*PASSAGE*.
In 2006, Takenaka Heizō, an economist turned politician who acted as one of Prime Minister Koizumi Jun'ichirō's most important advisors, quipped, "There just isn't a serious poverty problem in this country."1 Callous and unrealistic in 2006, this statement seems even more far-fetched in the recession-hit Japan of 2010.

Through the 2000s, under the banner of "deregulation," poorly paid, nonrenewable, short-term contract work was established as the norm for youth employment.2 At the same time, a lack of serious action against corporate malfeasance made it difficult for many full-time workers to avoid unpaid overtime or unsafe working conditions.3 Rather than looking seriously at the structural reasons behind the swelling ranks of working poor and furiitaa—"freeters" or young workers who move from one part-time job to another—many politicians and public commentators have instead attacked the young for failing to grin and bear it in accordance with the example set by earlier postwar generations. Asō Tarō, prime minister between 2008 and 2009, commented on the necessity of young people learning a "proper attitude toward work."4 Youths are even said to be too lazy and shiftless to take full-time jobs. Bestsellers like Miura Atsushi's Karyū shakai (The downstream society, [End Page 52] 2005) spread an image of Japanese young people as lost in hobbies or unrealistic dreams, with little desire for permanent employment or integration into adult society.5 The result of this and similar books, some with plainly insulting titles like Keitai o motta saru (The monkeys with mobile phones),6 as well as identical patterns of representation on television and in political discourse, has been the now widespread idea that young people are to blame for both their increasing impoverishment and Japan's economic and perceived social slip backward. Blaming the victims has served to draw attention away from Japan's climbing poverty rate, now among the highest in the OECD: 15.7 percent in 2007.7 The young have been hit disproportionately hard.

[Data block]
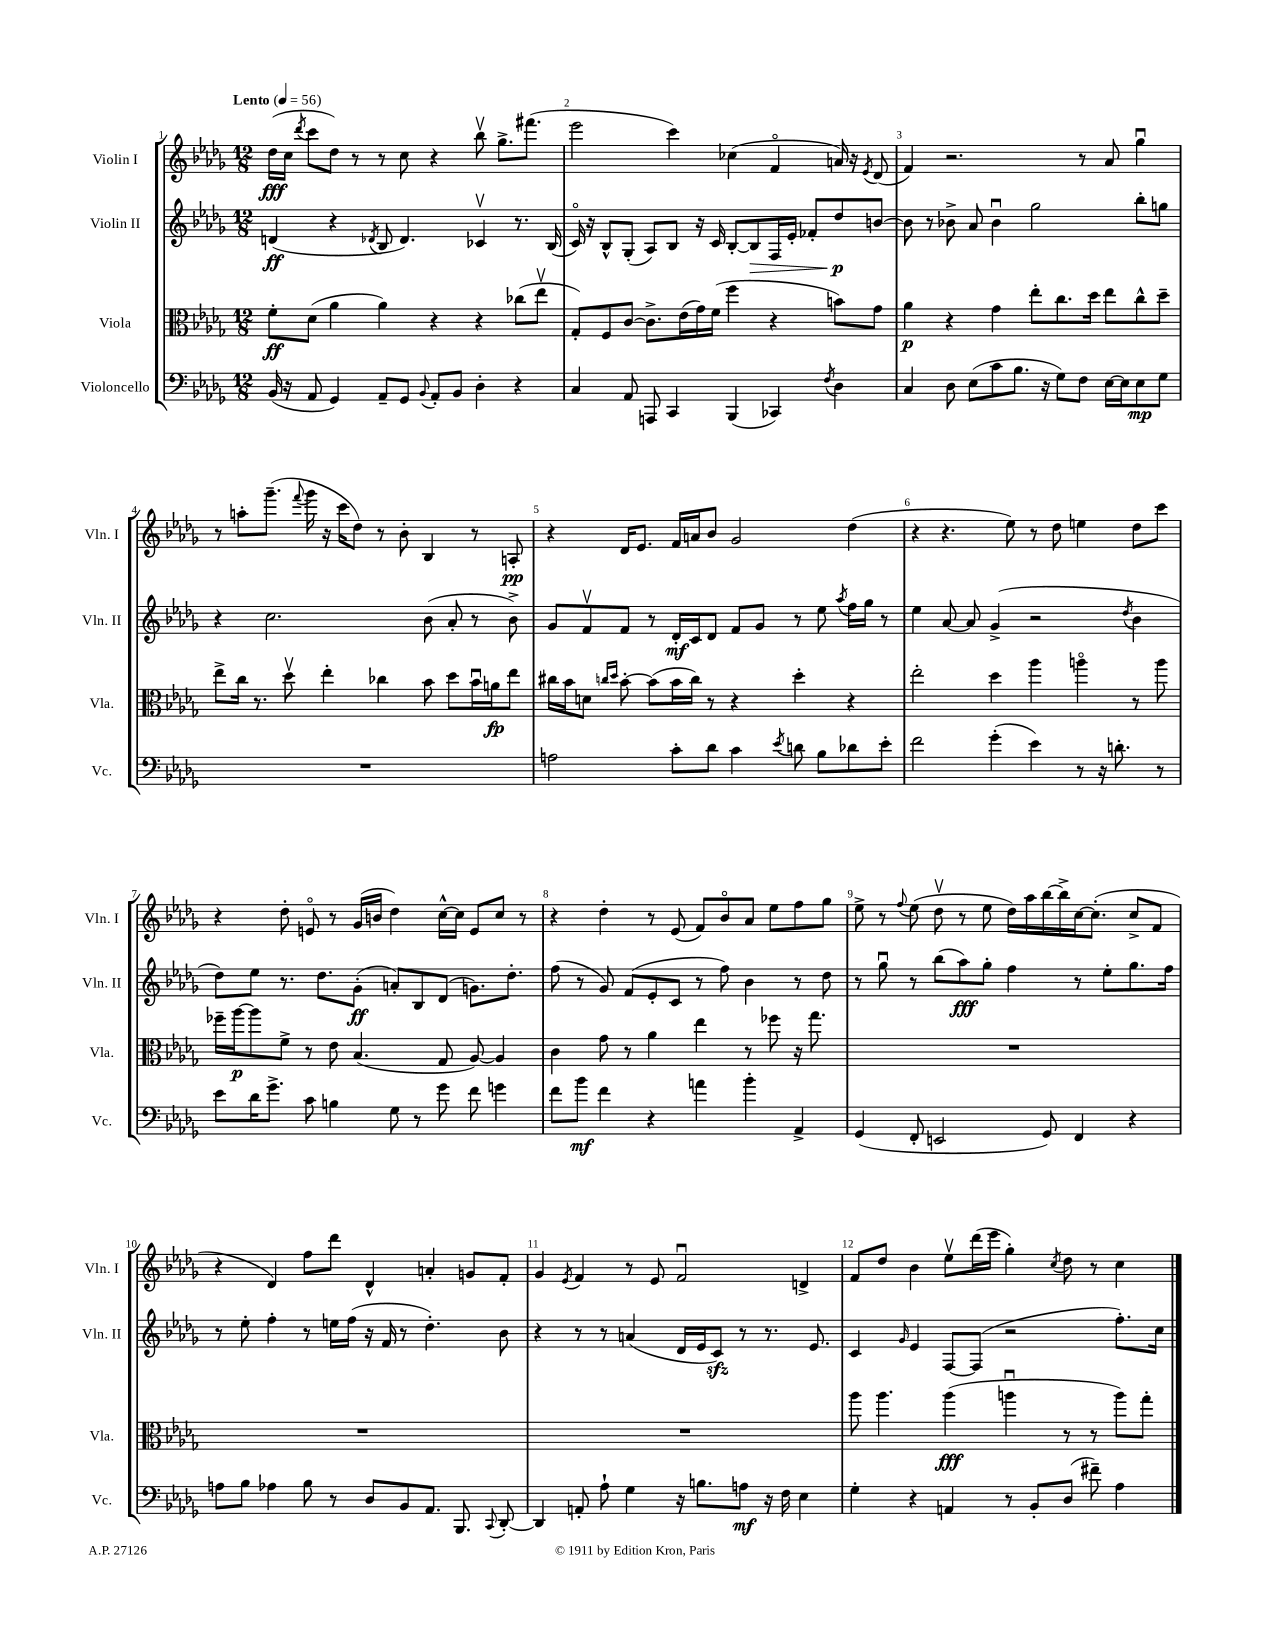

**kern	**dynam	**kern	**dynam	**kern	**dynam	**kern	**dynam
*part4	*part4	*part3	*part3	*part2	*part2	*part1	*part1
*staff4	*staff4	*staff3	*staff3	*staff2	*staff2	*staff1	*staff1
*I"Violoncello	*	*I"Viola	*	*I"Violin II	*	*I"Violin I	*
*I'Vc.	*	*I'Vla.	*	*I'Vln. II	*	*I'Vln. I	*
*clefF4	*	*clefC3	*	*clefG2	*	*clefG2	*
*k[b-e-a-d-g-]	*	*k[b-e-a-d-g-]	*	*k[b-e-a-d-g-]	*	*k[b-e-a-d-g-]	*
*M12/8	*	*M12/8	*	*M12/8	*	*M12/8	*
*MM56	*	*MM56	*	*MM56	*	*MM56	*
=1	=1	=1	=1	=1	=1	=1	=1
!	!	!	!	!	!	!LO:TX:a:B:t=Lento	!
(16BB-/	.	8f'\L	ff	(4dn/	ff	(16dd-\LL	fff
16r	.	.	.	.	.	16cc\JJ	.
.	.	.	.	.	.	8qddd-/	.
8AA-/	.	(8d-\J	.	.	.	8ccc\L	.
4GG-/)	.	4a-\	.	4r	.	8dd-\J)	.
.	.	.	.	.	.	8r	.
.	.	.	.	8qd-X/	.	.	.
8AA-~/L	.	4a-\)	.	8B-/	.	8r	.
8GG-/J	.	.	.	4.d-/)	.	8cc\	.
8qqBB-/	.	.	.	.	.	.	.
8AA-'/L	.	4r	.	.	.	4r	.
8BB-/J	.	.	.	.	.	.	.
4D-'\	.	4r	.	4c-Xv/	.	8bb-v\	.
.	.	.	.	.	.	8.gg-^\L	.
4r	.	(8cc-X\L	.	8.r	.	.	.
.	.	.	.	.	.	(8.fff#X\J	.
.	.	8ee-v\J	.	.	.	.	.
.	.	.	.	(16B-/	.	.	.
=2	=2	=2	=2	=2	=2	=2	=2
4C/	.	8G-'/L)	.	16c/)	.	2eee-\	.
.	.	.	.	16r	.	.	.
.	.	8F/	.	8B-^^/L	.	.	.
8AA-/	.	[8c/J	.	(8G-'/J	.	.	.
8AAAn/	.	8.c^\L]	.	8A-/L)	.	.	.
4CC/	.	.	.	8B-/J	.	4ccc\)	.
.	.	(16e-\L	.	.	.	.	.
.	.	16g-\)	.	16r	.	.	.
.	.	(16f\JJ	.	16c/	.	.	.
(4BBB-/	.	4ff\	.	[8B-'/L	.	(4cc-X\	.
!	!	!	!	!	!LO:HP:b	!	!
.	.	.	.	8B-/]	>	.	.
4CC-X/)	.	4r	.	16F/L	.	4f/	.
.	.	.	.	16e-'/JJ	.	.	.
.	.	.	.	8f-X'/L	.	.	.
8qF/	.	.	.	.	.	.	.
4D-\	.	8bn\L)	.	8dd-/	p	16an/)	.
.	.	.	.	.	.	16r	.
.	.	.	.	.	.	8qe-/	.
.	.	8g-\J	.	[8bn/J	]	(8d-/	.
=3	=3	=3	=3	=3	=3	=3	=3
4C/	.	4a-\	p	8b\]	.	4f/)	.
.	.	.	.	8r	.	.	.
8D-\	.	4r	.	8b-X^\	.	2.r	.
(8E-\L	.	.	.	8a-/	.	.	.
8c\	.	4g-\	.	4b-u\	.	.	.
8.B-\J	.	.	.	.	.	.	.
.	.	8ee-'\L	.	2gg-\	.	.	.
16r	.	.	.	.	.	.	.
8G-\L)	.	8.cc\	.	.	.	.	.
8F\J	.	.	.	.	.	8r	.
.	.	16dd-\Jk	.	.	.	.	.
[16E-\LL	.	8ee-\L	.	.	.	8a-/	.
16E-\J]	.	.	.	.	.	.	.
8E-\	mp	8cc^^\	.	8bb-'\L	.	4gg-u\	.
8G-\J	.	8dd-~\J	.	8ggn\J	.	.	.
!!LO:LB:g=z
=4	=4	=4	=4	=4	=4	=4	=4
1.r	.	8ee-^\L	.	4r	.	8r	.
.	.	16cc\Jk	.	.	.	8aan'\L	.
.	.	8.r	.	.	.	.	.
.	.	.	.	2.cc\	.	(8.ggg-~\J	.
.	.	8dd-v\	.	.	.	.	.
.	.	.	.	.	.	8qqfff/	.
.	.	.	.	.	.	16ggg-\	.
.	.	4ee-'\	.	.	.	16r	.
.	.	.	.	.	.	16ccc\KL	.
.	.	.	.	.	.	8dd-\J)	.
.	.	4cc-X\	.	.	.	8r	.
.	.	.	.	.	.	8b-'\	.
.	.	8b-\	.	(8b-\	.	4B-/	.
.	.	8dd-\L	.	8a-'/	.	.	.
.	.	16b-u\L	.	8r	.	8r	.
.	.	16an\J	fp	.	.	.	.
.	.	8ee-\J	.	8b-^\)	.	8An'/	pp
=5	=5	=5	=5	=5	=5	=5	=5
2An\	.	16cc#X\LL	.	8g-/L	.	4r	.
.	.	16b-\J	.	.	.	.	.
.	.	8dn\J	.	8fv/	.	.	.
.	.	16qqccn/LL	.	.	.	.	.
.	.	16qqdd-/JJ	.	.	.	.	.
.	.	[8b-'\	.	8f/J	.	16d-/KL	.
.	.	.	.	.	.	8.e-/J	.
.	.	(8b-\L]	.	8r	.	.	.
8c'\L	.	16b-\L	.	16d-'/LL	mf	16f/LL	.
.	.	16cc\JJ)	.	16c/J	.	16an/J	.
8d-\J	.	8r	.	8d-/J	.	8b-/J	.
4c\	.	4r	.	8f/L	.	2g-/	.
.	.	.	.	8g-/J	.	.	.
8qe-/	.	.	.	.	.	.	.
8dn\	.	4dd-'\	.	8r	.	.	.
8B-\L	.	.	.	8ee-\	.	.	.
.	.	.	.	8qaa-/	.	.	.
8d-X\	.	4r	.	16ff\LL	.	(4dd-\	.
.	.	.	.	16gg-\JJ	.	.	.
8e-'\J	.	.	.	8r	.	.	.
=6	=6	=6	=6	=6	=6	=6	=6
2f\	.	2ee-'\	.	4ee-\	.	4r	.
.	.	.	.	[8a-/	.	4.r	.
.	.	.	.	8a-/]	.	.	.
(4g-'\	.	4dd-\	.	(4g-^/	.	.	.
.	.	.	.	.	.	8ee-\)	.
4e-\)	.	4aa-\	.	2r	.	8r	.
.	.	.	.	.	.	8dd-\	.
8r	.	4aan\	.	.	.	4een\	.
16r	.	.	.	.	.	.	.
8.dn'\	.	.	.	.	.	.	.
.	.	.	.	8qdd-/	.	.	.
.	.	8r	.	4b-\	.	8dd-\L	.
8r	.	8aa\	.	.	.	8ccc\J	.
!!LO:LB:g=z
=7	=7	=7	=7	=7	=7	=7	=7
8e-\L	.	16ff-X~\LL	.	8dd-\L)	.	4r	.
.	.	[16aa-\J	p	.	.	.	.
16d-\K	.	8aa-\]	.	8ee-\J	.	.	.
8.g-^\J	.	.	.	.	.	.	.
.	.	8f^\J	.	8.r	.	8dd-'\	.
8c\	.	8r	.	.	.	8en/	.
.	.	.	.	8.dd-\L	.	.	.
4Bn\	.	8e-\	.	.	.	8r	.
.	.	(4.B-/	.	(8g-'\J	ff	(16g-/LL	.
.	.	.	.	.	.	16bn/JJ	.
8G-\	.	.	.	8an'/L)	.	4dd-\)	.
8r	.	.	.	8B-/	.	.	.
8g-\	.	8G-/	.	(8d-/J	.	[16cc^^\LL	.
.	.	.	.	.	.	16cc\JJ]	.
8f\	.	[8A-/)	.	8.gn\L)	.	8e/L	.
4gn\	.	4A-/]	.	.	.	8cc/J	.
.	.	.	.	8.dd-'\J	.	.	.
.	.	.	.	.	.	8r	.
=8	=8	=8	=8	=8	=8	=8	=8
8f\L	.	4c\	.	(8ff\	.	4r	.
8b-\J	mf	.	.	8r	.	.	.
4f\	.	8g-\	.	8g-/)	.	4dd-'\	.
.	.	8r	.	(8f/L	.	.	.
4r	.	4a-\	.	8e-'/	.	8r	.
.	.	.	.	8c/J	.	(8e-/	.
4an\	.	4ee-\	.	8r	.	8f/L)	.
.	.	.	.	8ff\)	.	8b-/	.
4b-'\	.	8r	.	4b-\	.	8a-/J	.
.	.	8ff-X\	.	.	.	8ee-\L	.
4AA-^/	.	16r	.	8r	.	8ff\	.
.	.	8.gg-\	.	.	.	.	.
.	.	.	.	8dd-\	.	8gg-\J	.
=9	=9	=9	=9	=9	=9	=9	=9
(4GG-/	.	1.r	.	8r	.	8ee-^\	.
.	.	.	.	8gg-u\	.	8r	.
.	.	.	.	.	.	8qqff/	.
8FF'/	.	.	.	8r	.	(8ee-\	.
2EEn/	.	.	.	(8bb-\L	.	8dd-v\	.
.	.	.	.	8aa-\)	fff	8r	.
.	.	.	.	8gg-'\J	.	8ee-\	.
.	.	.	.	4ff\	.	16dd-\LL)	.
.	.	.	.	.	.	16aa-\	.
8GG-/)	.	.	.	.	.	[16bb-\	.
.	.	.	.	.	.	16bb-^\]	.
4FF/	.	.	.	8r	.	[16cc\J	.
.	.	.	.	.	.	(8.cc'\J]	.
.	.	.	.	8ee-'\L	.	.	.
4r	.	.	.	8.gg-\	.	8cc^/L	.
.	.	.	.	.	.	8f/J	.
.	.	.	.	16ff\Jk	.	.	.
!!LO:LB:g=z
=10	=10	=10	=10	=10	=10	=10	=10
8An\L	.	1.r	.	8r	.	4r	.
8B-\J	.	.	.	8ee-'\	.	.	.
4A-X\	.	.	.	4ff'\	.	4d-/)	.
8B-\	.	.	.	8r	.	8ff\L	.
8r	.	.	.	16een\LL	.	8ddd-\J	.
.	.	.	.	(16ff\JJ	.	.	.
8D-/L	.	.	.	16r	.	4d-^^/	.
.	.	.	.	16f/	.	.	.
8BB-/	.	.	.	8r	.	.	.
8.AA-/J	.	.	.	4.dd-'\)	.	4an'/	.
8.BBB-/	.	.	.	.	.	.	.
.	.	.	.	.	.	8gn/L	.
8qqCC/	.	.	.	.	.	.	.
[8DD-'/	.	.	.	8b-\	.	8f'/J	.
=11	=11	=11	=11	=11	=11	=11	=11
4DD-/]	.	1.r	.	4r	.	4g-/	.
.	.	.	.	.	.	8qe-/	.
8AAn'/	.	.	.	8r	.	4f/	.
8A-`\	.	.	.	8r	.	.	.
4G-\	.	.	.	(4an/	.	8r	.
.	.	.	.	.	.	8e-/	.
16r	.	.	.	16d-/LL	.	2fu/	.
8.Bn\L	.	.	.	16e-/J	.	.	.
.	.	.	.	8czz/J)	.	.	.
8An\J	mf	.	.	8r	.	.	.
16r	.	.	.	8.r	.	.	.
16F\	.	.	.	.	.	.	.
4E-\	.	.	.	.	.	4dn^/	.
.	.	.	.	8.e-/	.	.	.
=12	=12	=12	=12	=12	=12	=12	=12
4G-'\	.	8aa-\	.	4c/	.	8f/L	.
.	.	4.aa-\	.	.	.	8dd-/J	.
.	.	.	.	16qqg-/	.	.	.
4r	.	.	.	4e-/	.	4b-\	.
4AAn/	.	(4aa-\	fff	[8F/L	.	8ee-v\L	.
.	.	.	.	(8F/J]	.	(16ddd-\L	.
.	.	.	.	.	.	16eee-\JJ	.
8r	.	4aanu\	.	2r	.	4gg-'\)	.
8BB-'/L	.	.	.	.	.	.	.
.	.	.	.	.	.	8qcc/	.
(8D-/J	.	8r	.	.	.	8dd-\	.
8f#X~\)	.	8r	.	.	.	8r	.
4A-\	.	8aa\L)	.	8.ff'\L)	.	4cc\	.
.	.	8gg-'\J	.	.	.	.	.
.	.	.	.	16cc\Jk	.	.	.
==	==	==	==	==	==	==	==
*-	*-	*-	*-	*-	*-	*-	*-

*STATED EXERCISE A*.
List every person mentioned by name in the passage on youth poverty in Japan.
*STATED EXERCISE B*.
How many rows contain the string "dynam"? Reply with the number only.
These rows are unrelated to the passage on youth poverty in Japan.

*PROBLEM SOLUTION A*.
Takenaka Heizō, Koizumi Jun'ichirō, Asō Tarō, Miura Atsushi

*PROBLEM SOLUTION B*.
1